[Saved data entries]
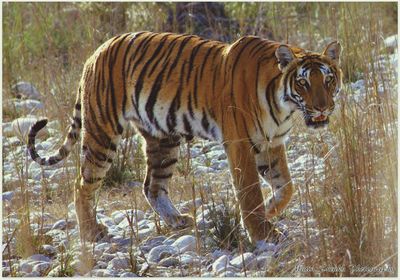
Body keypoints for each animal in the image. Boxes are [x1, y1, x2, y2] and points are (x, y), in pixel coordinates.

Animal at [28, 31, 342, 244]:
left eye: (328, 80)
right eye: (303, 83)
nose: (322, 108)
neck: (284, 106)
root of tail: (97, 51)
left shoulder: (271, 143)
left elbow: (286, 186)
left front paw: (269, 211)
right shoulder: (241, 143)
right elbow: (250, 190)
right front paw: (262, 232)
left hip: (163, 139)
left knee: (152, 186)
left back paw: (177, 221)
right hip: (102, 133)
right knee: (83, 184)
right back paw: (91, 232)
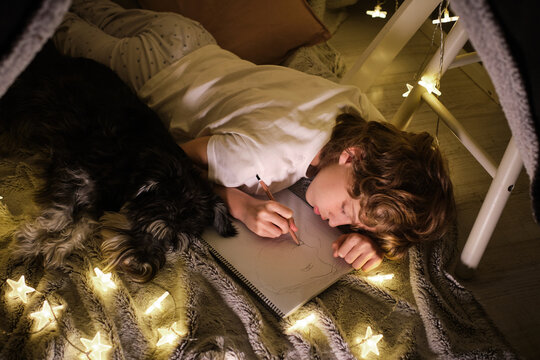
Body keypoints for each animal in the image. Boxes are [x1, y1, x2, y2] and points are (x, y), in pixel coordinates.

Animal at [0, 44, 236, 282]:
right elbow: (59, 214)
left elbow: (86, 224)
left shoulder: (99, 200)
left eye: (173, 242)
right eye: (147, 224)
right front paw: (28, 244)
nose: (140, 267)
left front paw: (57, 248)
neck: (132, 161)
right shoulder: (73, 173)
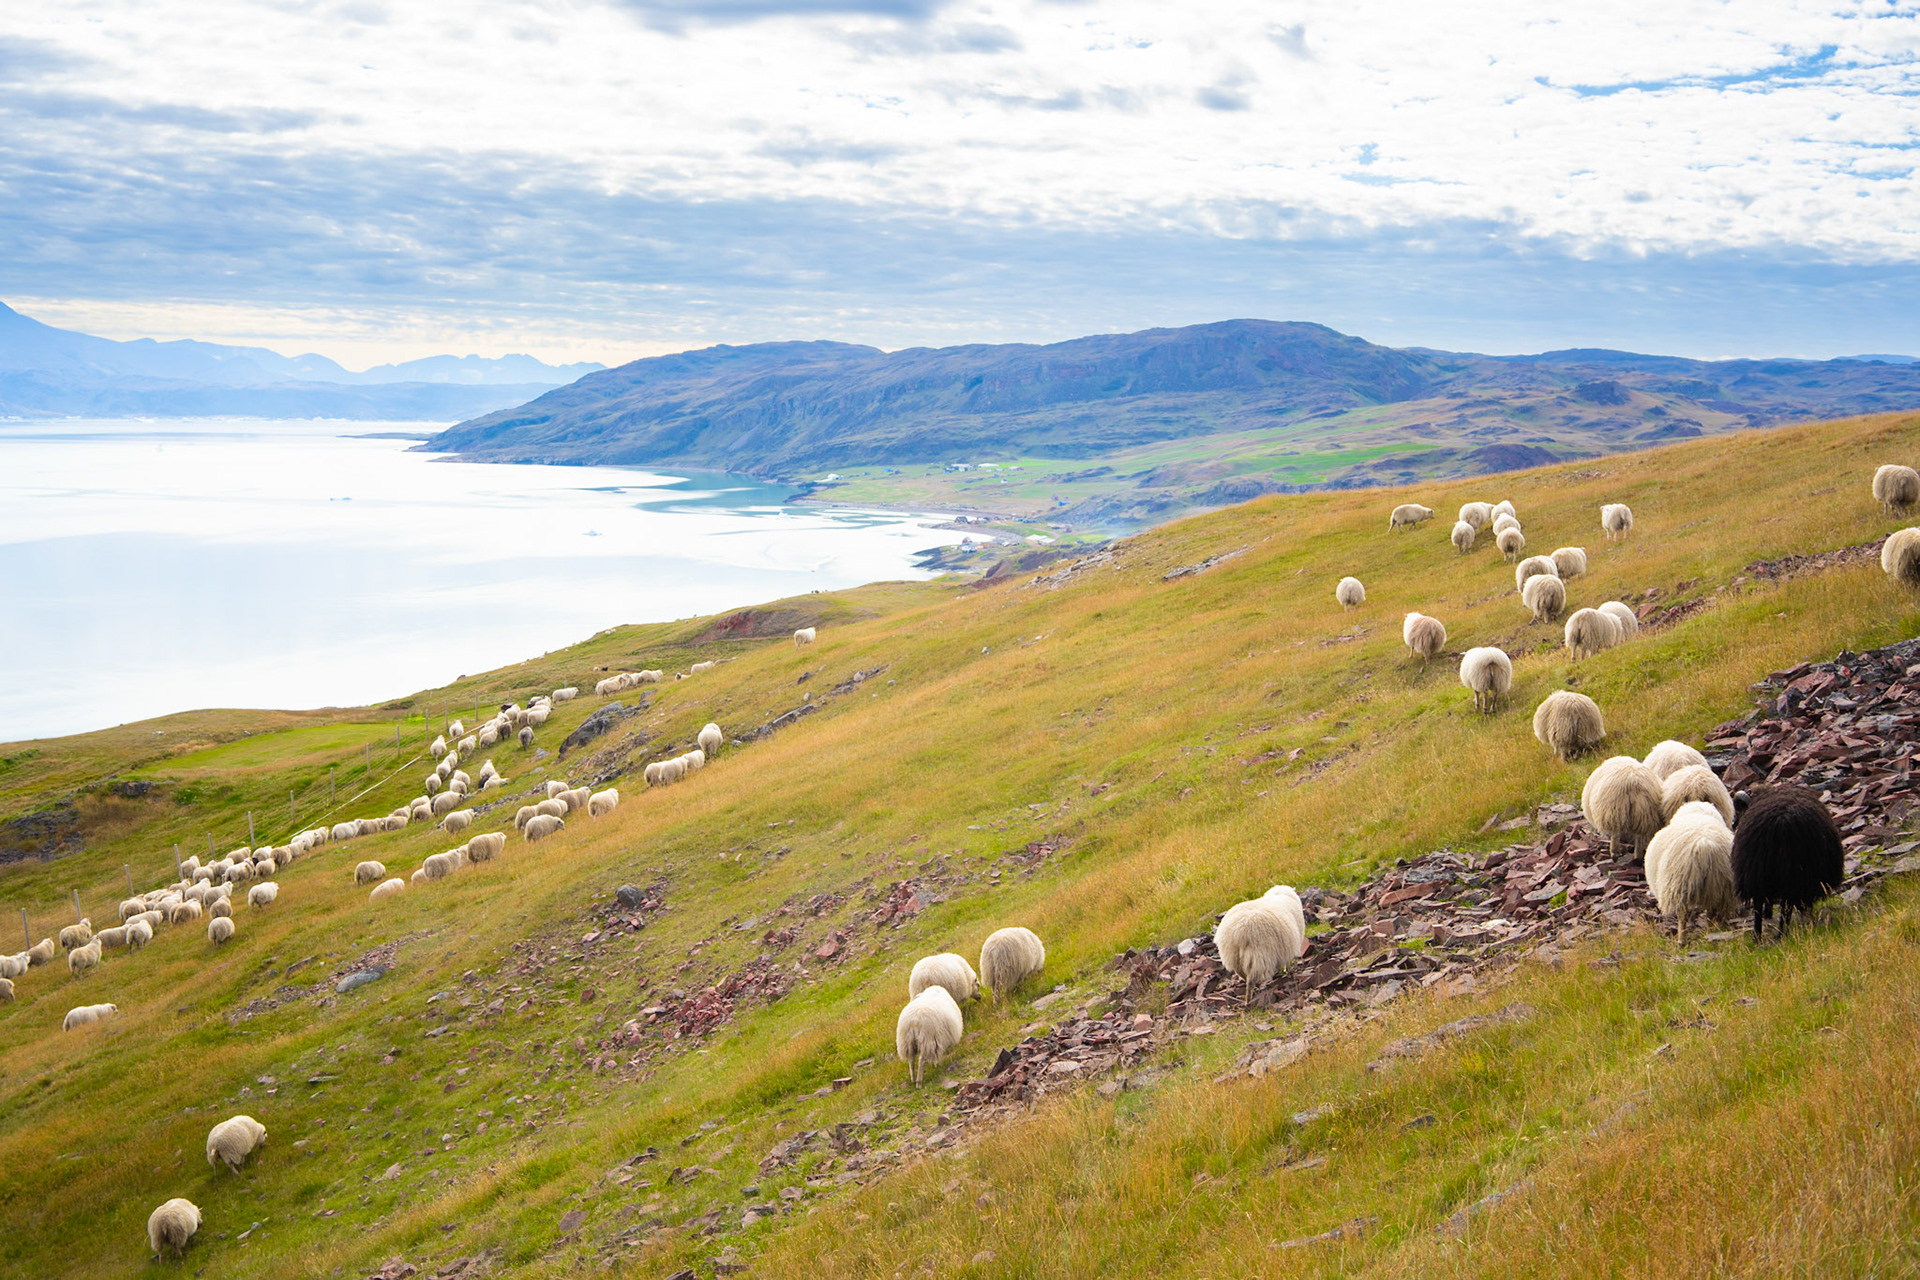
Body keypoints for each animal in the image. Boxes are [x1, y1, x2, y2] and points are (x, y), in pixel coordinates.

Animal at [1645, 801, 1738, 944]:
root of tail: (1705, 845)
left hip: (1680, 883)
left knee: (1682, 914)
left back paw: (1681, 941)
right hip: (1719, 884)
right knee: (1710, 912)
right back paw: (1709, 932)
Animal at [1730, 785, 1845, 941]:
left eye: (1738, 809)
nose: (1733, 823)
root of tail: (1783, 822)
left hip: (1762, 870)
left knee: (1763, 904)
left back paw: (1759, 936)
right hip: (1795, 874)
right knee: (1787, 905)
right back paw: (1782, 932)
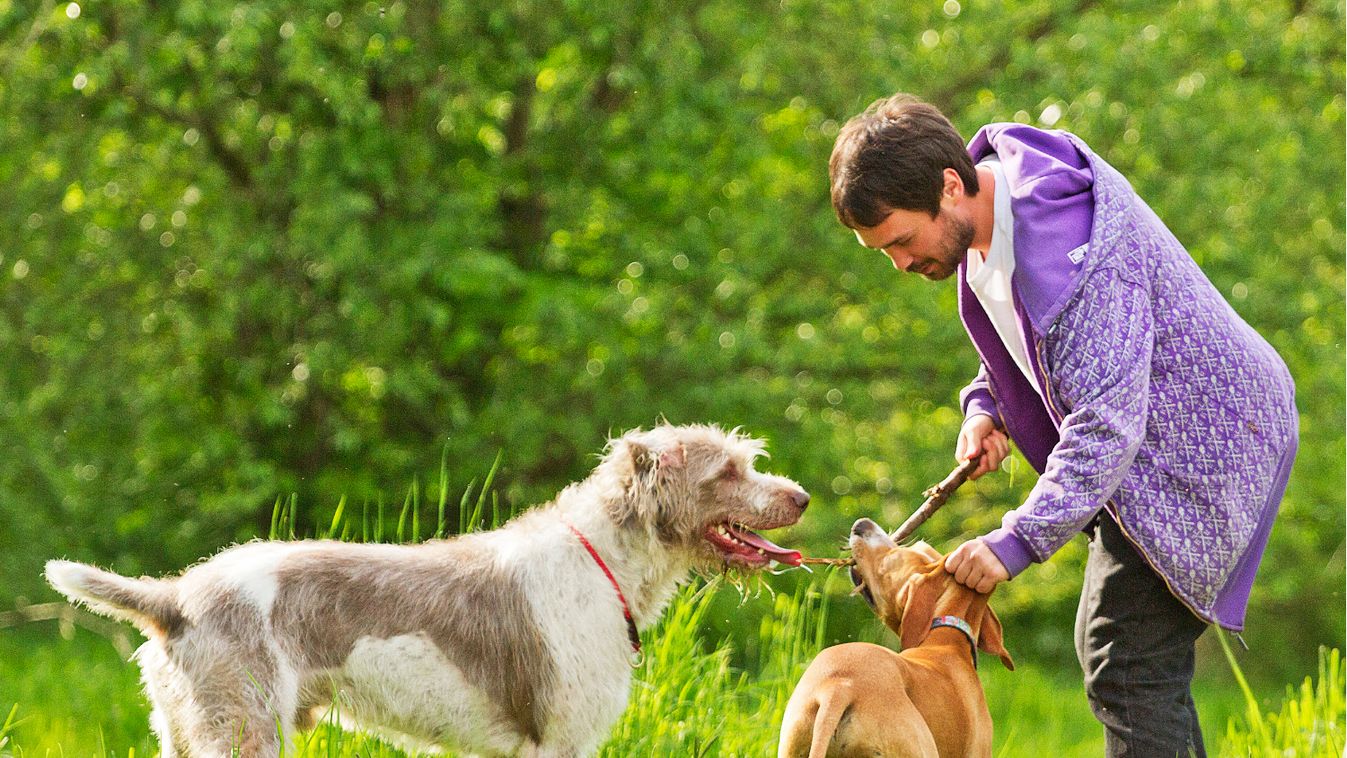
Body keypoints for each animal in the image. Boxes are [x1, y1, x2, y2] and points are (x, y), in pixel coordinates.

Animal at [47, 428, 808, 758]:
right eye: (726, 471)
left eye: (748, 462)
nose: (801, 497)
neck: (603, 562)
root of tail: (176, 597)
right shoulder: (560, 743)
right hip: (244, 734)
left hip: (186, 732)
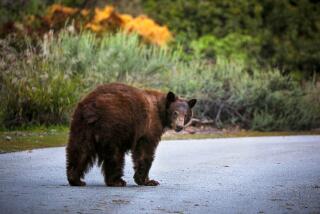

### DESCRIPTION OF THE TASK
Return all records above verbatim without their pictures.

### YOUR RESPONSE
Body keypoints for each animal in the image. Boxes are [x1, y1, x2, y2] and points are (x, y), in pixel coordinates.

Animal at [28, 31, 342, 244]:
left eye: (328, 80)
right eye: (303, 83)
nose: (322, 108)
neck: (284, 106)
root of tail: (97, 51)
left shoulder: (271, 143)
left elbow: (286, 186)
left front paw: (269, 211)
right shoulder: (241, 143)
right elbow: (250, 190)
right front paw: (262, 232)
left hip: (163, 139)
left knee: (152, 186)
left back paw: (177, 221)
right hip: (102, 133)
right knee: (83, 184)
right back paw: (91, 232)
Body keypoints for each animal in the image. Boxes are [x1, y1, x2, y2] and points are (x, y), in pixel coordinates.

Animal at [0, 44, 236, 282]:
right elbow: (59, 214)
left elbow: (86, 224)
left shoulder: (99, 200)
left eye: (173, 242)
right eye: (147, 224)
right front paw: (28, 244)
nose: (140, 267)
left front paw: (57, 248)
neck: (132, 161)
right shoulder: (73, 173)
Body keypoints for each animal in the image. Boxes are [x1, y1, x2, y2] and points are (x, y), in pixel coordinates.

Animal at [1645, 801, 1738, 944]:
root of tail: (1705, 845)
left hip: (1680, 883)
left knee: (1682, 914)
left back paw: (1681, 941)
right hip: (1719, 884)
right knee: (1710, 912)
right back paw: (1709, 932)
Animal at [1730, 785, 1845, 941]:
left eye: (1738, 809)
nose: (1733, 823)
root of tail: (1783, 822)
left hip: (1762, 870)
left knee: (1763, 904)
left back paw: (1759, 936)
right hip: (1795, 874)
right knee: (1787, 905)
right back paw: (1782, 932)
Body keypoints for each animal in the image. Boxes are [x1, y1, x2, y2] and points are (x, y), in pixel coordinates.

Animal at [47, 428, 808, 758]:
right eye: (726, 471)
left eye: (748, 462)
nose: (801, 497)
neck: (603, 562)
root of tail: (176, 597)
right shoulder: (560, 743)
right hip: (244, 734)
left hip: (186, 732)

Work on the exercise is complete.